For years, when I would complain of not feeling well, Dave would listen to me the first or second time and then suggest I not focus so much on the ailment. Although he meant well, this usually did not go over well with me. Whether it was my inflamed sinuses or a migraine headache, a shooting pain or blurry vision, or my favorite – my fuzzy ear, his solution almost always involved positive thinking. I accused him of not caring. He said if I cared I would get it checked-out and not just complain about it.
So I did just that. And after two rounds of a heavy-duty antibiotic, I got the “all clear,” yet I still felt something going on in my ear. My doctor was puzzled, so she sent me to an ENT specialist. I just knew it was going to bad. I had gotten an ear infection after swimming in the Gulf of Mexico, and then we heard about bad bacteria being found in the body of water. I just knew the antibiotics weren’t working. I could feel it and I was scared.
As my family physician suggested, I went to the Ear, Nose and Throat Specialist. He took one look in my ear, and simply said, “Quit using Q-tips.”
I sat there a little dumb-founded. It seemed as though the appointment was now over, but he said it like an aside.
“That’s it?” I asked.
“Yep,” he replied, “your ears are trying to heal themselves and you are not letting them.”
No, something else is going on, I thought. Does this guy even know my plight?
Trying not to seem like the hypochondriac that my husband has lately insinuated me to be, I inquired about the feeling of cotton moving around in my ear and the associated pain I felt. His response was, “The ear canal is supposed to have skin.”
Yeah? And? I sat there a little confused. The questioning, and almost angry look on my face prompted him to explain that what I am feeling is skin trying to form, and the lack of it means I have nothing protecting my ear canals. “Quit using Q-tips and go enjoy life,” he instructed as he walked out the door.
I was definitely dumbfounded.
The first thing I did when I got in my car, was cry. Is this guy for real? What if he is wrong? These were my immediate thoughts. Next, my thoughts revolved around the amount of money I had just spent to be told I was fine. I felt happy about this, being fine, yet scared of the notion that he could be wrong. And although I was sure that Dave would be happy to hear this news, I was just as sure he would not be thrilled about the cost.
I started thinking of ways I could spin this, to make it seem like less of a waste of money somehow. After running a few different scenarios through my mind, I laughed at myself. “Oh my gosh, Susie,” I said aloud, “this is no excuse to pedal backwards!”
The doctor’s words rang around in my mind the whole way home. “Quit using Q-tips and go enjoy life.” Why did this make me so mad? No – he’s wrong, he has to be, I kept thinking. Doctors are wrong all the time.
Then I saw this cloud make a face at me:
Opening the gate, I had a “light-bulb moment” – what I think, really does create the life I have – physically, socially, and of course, mentally. I could clearly see that I had two choices – I could go on a mission to prove the doctor wrong or I could go on a mission to enjoy life.
Damn-it, Dave had this all along.
The thing is, my self-esteem must be good, in order for me to accept this truth, and therefore, tell Dave the truth – the complete and simple truth – without including my rationalizations or justifications.
And when Dave asked, “What did the doctor say?” I sobbed and said, “Quit using Q-tips.”
The following days and weeks, whenever I felt that feeling of cotton moving around in my ear, instead of thinking it was some antibiotic-resistant bacteria multiplying close to my brain, I imagined my own skin cells, diligently organizing all the tools needed to repair my inner ear.
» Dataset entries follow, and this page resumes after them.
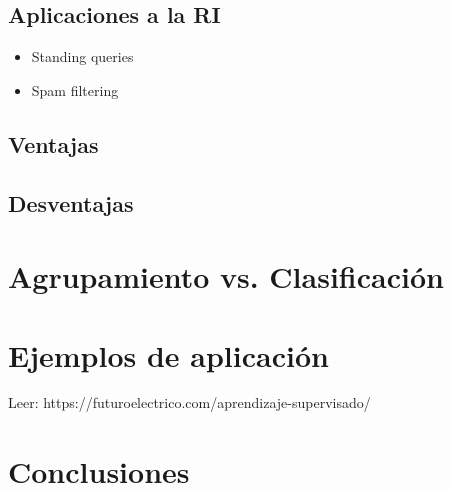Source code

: \documentclass{llncs}
\begin{document}
\subsection{Aplicaciones a la RI}
\begin{itemize}
	\item Standing queries
	\item Spam filtering
\end{itemize}

\subsection{Ventajas} 

\subsection{Desventajas}

\section{Agrupamiento vs. Clasificaci\'on}

\section{Ejemplos de aplicación}

Leer: https://futuroelectrico.com/aprendizaje-supervisado/


\section{Conclusiones}
\end{document}
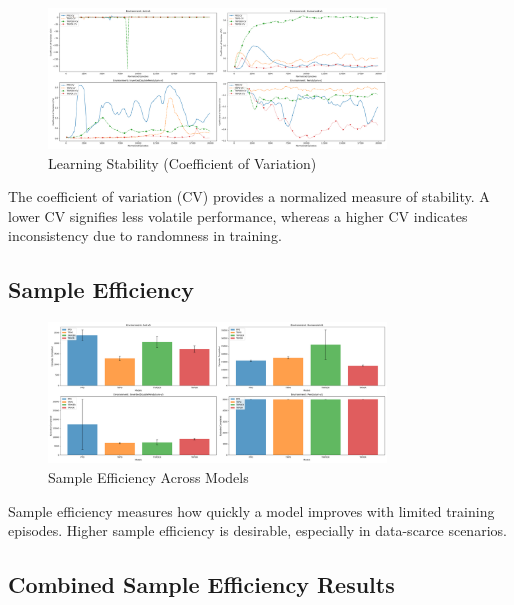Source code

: \documentclass{article}
\begin{document}
\begin{figure}[H]
    \centering
    \includegraphics[width=0.8\textwidth]{.assets/learning_stability_cv.png}
    \caption{Learning Stability (Coefficient of Variation)}
\end{figure}

The coefficient of variation (CV) provides a normalized measure of stability. A lower CV signifies less volatile performance, whereas a higher CV indicates inconsistency due to randomness in training.

\subsection*{Sample Efficiency}

\begin{figure}[H]
    \centering
    \includegraphics[width=0.8\textwidth]{.assets/sample_efficiency.png}
    \caption{Sample Efficiency Across Models}
\end{figure}

Sample efficiency measures how quickly a model improves with limited training episodes. Higher sample efficiency is desirable, especially in data-scarce scenarios.

\subsection*{Combined Sample Efficiency Results}
\end{document}

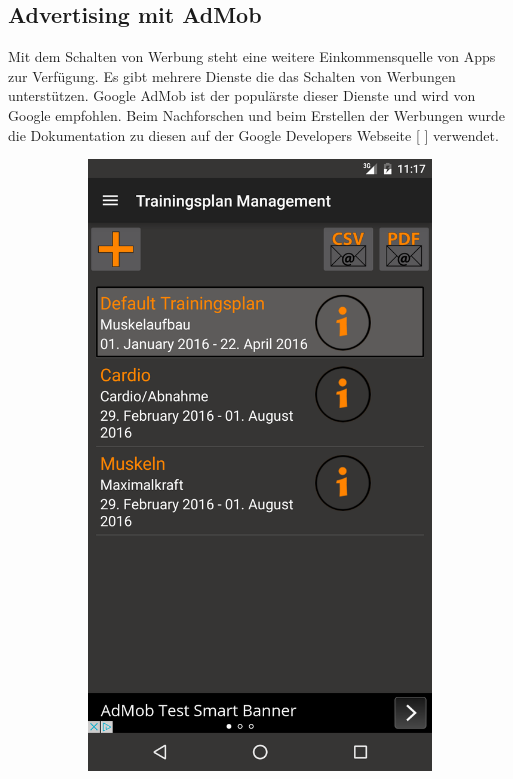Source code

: \documentclass[FIPLY_base.tex]{subfiles}
\author{Andreas Denkmayr}
\date{25. Februar 2016}
\begin{document}
\subsection{Advertising mit AdMob}
Mit dem Schalten von Werbung steht eine weitere Einkommensquelle von Apps zur Verfügung.\newline
Es gibt mehrere Dienste die das Schalten von Werbungen unterstützen. \newline
Google AdMob ist der populärste dieser Dienste und wird von Google empfohlen. \newline
Beim Nachforschen und beim Erstellen der Werbungen wurde die Dokumentation zu diesen auf der Google Developers Webseite [ \cite{gdAdMob}] verwendet.
\ \\
\begin{figure}[h]
	\begin{subfigure}[b]{0.3\textwidth}
	\includegraphics[scale=0.15]{img/adsBanner}

\end{subfigure}
\end{figure}
\end{document}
When I felt pain associated with the process, I visualized healthy cells attaching themselves to my skin, much like nailing a stud to a wall.
Two and a half years later – a full 30 months after that appointment with the specialist – I am happy to report that my ear issue seems to be solved, all by not using q-tips, and I believe, changing the way I was thinking about it. I am grateful that my pride stepped aside just long enough for me to see that change could do my thinking good.